La sintetica elencazione, contenuta in ricorso, degli elementi di natura indiziaria presi in esame nell’ordinanza impugnata, trascura di rammentare spunti salienti di esame, che hanno convinto il Tribunale della consapevole partecipazione della C., in particolare quanto narrato da S. e da M. sulla consegna di danaro costituente il prezzo della corruzione allorchè il G. si trovava ricoverato in ospedale e sulle conseguenti attività svolte dalla C. e (sempre in collegamento con tale episodio) quanto narrato da S. sulla reazione della C. alla sua richiesta di conoscere i nomi dei funzionari di Bari destinatari di una parte delle somme percepite; ovvero quanto narrato da M. e da D.M. sulla presenza della C. al momento dell’accordo che avrebbe consentito di conseguire sia il prestito agevolato alla C. sia i contributi per le calamità naturali e ancora quanto narrato dalla A. in relazione ad analoghi episodi.

3. Quanto alle esigenze cautelari:

3.1. la preliminare doglianza, con la quale si denuncia violazione dell’art. 274 lett. a c.p.p. sull’assunto che il pericolo di inquinamento probatorio sarebbe ex lege venuto meno per decorrenza del termine previsto dall’art. 301 c.p.p., n. 1, è inammissibile sia perchè trascura di considerare che il ricorso ha ad oggetto ordinanza pronunciata il 4.12.2009, dopo cioè ventuno giorni dall’ordinanza di custodia cautelare in carcere del 13.11.2009; sia perchè questione di competenza del giudice della cautela, non potendosi in questa sede valutare la ricorrenza dei presupposti di cause di estinzione della misura eventualmente sopravvenute alla pronuncia del provvedimento impugnato;

3.2. l’ulteriore doglianza, che addebita all’ordinanza impugnata di avere argomentato il convincimento della sussistenza del pericolo di reiterazione sulla base di semplici supposizioni, congetture e sospetti, muove dalla lettura delle frasi analizzate in maniera avulsa dal contesto motivazionale, che ha dato conto dell’esistenza di altri funzionari (regionali e non solo) coinvolti nella complessa attività illecita, funzionari conosciuti, per come l’ordinanza ha spiegato allorchè ha rammentato il contenuto delle dichiarazioni di S., e protetti nel loro anonimato dalla ricorrente.

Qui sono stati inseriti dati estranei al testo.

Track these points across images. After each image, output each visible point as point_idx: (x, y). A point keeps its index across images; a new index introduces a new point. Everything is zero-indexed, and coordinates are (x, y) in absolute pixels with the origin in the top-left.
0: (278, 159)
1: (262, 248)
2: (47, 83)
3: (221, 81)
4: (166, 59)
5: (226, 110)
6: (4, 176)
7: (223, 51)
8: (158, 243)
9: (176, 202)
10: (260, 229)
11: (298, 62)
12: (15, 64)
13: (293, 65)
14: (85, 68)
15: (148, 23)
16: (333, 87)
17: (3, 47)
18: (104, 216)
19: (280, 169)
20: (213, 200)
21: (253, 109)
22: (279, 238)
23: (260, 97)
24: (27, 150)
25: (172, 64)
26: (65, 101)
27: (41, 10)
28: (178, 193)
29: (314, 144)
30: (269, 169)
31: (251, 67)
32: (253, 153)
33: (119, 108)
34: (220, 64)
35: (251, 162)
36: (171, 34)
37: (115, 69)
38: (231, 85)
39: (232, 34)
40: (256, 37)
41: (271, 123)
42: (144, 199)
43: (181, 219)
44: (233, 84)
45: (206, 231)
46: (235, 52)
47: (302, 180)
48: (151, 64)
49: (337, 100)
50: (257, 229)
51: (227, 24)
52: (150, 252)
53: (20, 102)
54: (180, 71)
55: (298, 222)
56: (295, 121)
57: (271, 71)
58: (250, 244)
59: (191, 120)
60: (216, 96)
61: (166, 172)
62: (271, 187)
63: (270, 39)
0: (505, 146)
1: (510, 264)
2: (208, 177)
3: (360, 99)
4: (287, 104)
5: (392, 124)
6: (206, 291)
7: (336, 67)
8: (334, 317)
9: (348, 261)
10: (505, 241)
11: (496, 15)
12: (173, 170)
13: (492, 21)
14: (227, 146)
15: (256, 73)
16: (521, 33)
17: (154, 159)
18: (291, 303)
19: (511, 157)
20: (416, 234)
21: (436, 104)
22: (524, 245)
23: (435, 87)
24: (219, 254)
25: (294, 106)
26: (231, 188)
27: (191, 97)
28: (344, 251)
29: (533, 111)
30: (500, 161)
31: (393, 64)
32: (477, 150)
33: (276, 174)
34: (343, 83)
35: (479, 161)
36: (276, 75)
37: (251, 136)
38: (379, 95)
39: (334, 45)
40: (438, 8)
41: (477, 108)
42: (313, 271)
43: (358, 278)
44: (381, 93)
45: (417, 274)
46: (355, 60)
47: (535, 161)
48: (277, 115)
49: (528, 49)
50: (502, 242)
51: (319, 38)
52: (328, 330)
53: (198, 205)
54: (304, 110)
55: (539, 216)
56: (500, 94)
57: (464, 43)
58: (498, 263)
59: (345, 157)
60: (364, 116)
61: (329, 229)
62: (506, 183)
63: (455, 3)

L’assunto difensivo per il quale nei due anni successivi alla morte del marito la ricorrente non sarebbe stata coinvolta in altri episodi illeciti è elemento di natura fattuale che , quanto proposto come tale, non può essere oggetto di valutazione in questa sede.

La concretezza del pericolo è stata quindi adeguatamente motivata, muovendo essa dalla premessa della reiterazione, gravità e professionalità delle ripetute condotte delittuose poste in essere nell’arco di molti anni, elementi presi non illogicamente in considerazione ai fini della formulazione di valutazione negativa sulla personalità della ricorrente, ancorchè incensurata.

Quanto all’adeguatezza della misura e alla sussistenza di cause estintive, l’ordinanza si sottrae ancora alle critiche della ricorrente, perchè non ha trascurato di esaminare i dati rilevanti ai fini della valutazione imposta e art. 273 c.p.p., comma 2, posto che la contestazione ha ad oggetto episodi successivi al 2006, peraltro l’incensuratezza è stata oggetto di considerazione, laddove il giudizio negativo della personalità è stato formulato per la prevedente considerazione della gravità e reiterazione delle condotte illecite.

L’assunto secondo il quale vi sarebbe stata restituzione totale delle somme percepite a titolo di prestito agevola è proposto ancora in maniera inammissibile, in quanto dato che attiene al merito, come tale (per come dedotto) non valutabile in questa sede di legittimità. 4. Il ricorso deve essere dichiarato inammissibile con conseguente condanna della ricorrente al pagamento delle spese processuali e di somma in favore della Cassa delle ammende che, in ragione dei profili di colpa rinvenibili negli evidenziati motivi di inammissibilità, va quantificata in mille/00 euro, inammissibilità che prevale (perchè antecedente) su quella sopravvenuta, oggetto della comunicazione a mezzo fax, della perdita di efficacia della misura.

P.Q.M.

Dichiara inammissibile il ricorso e condanna la ricorrente al pagamento delle spese processuali e della somma di Euro 1000,00 alla Cassa delle ammende.

Si provveda a norma dell’art. 94 disp. att. c.p.p..

Testo non ufficiale. La sola stampa del dispositivo ufficiale ha carattere legale.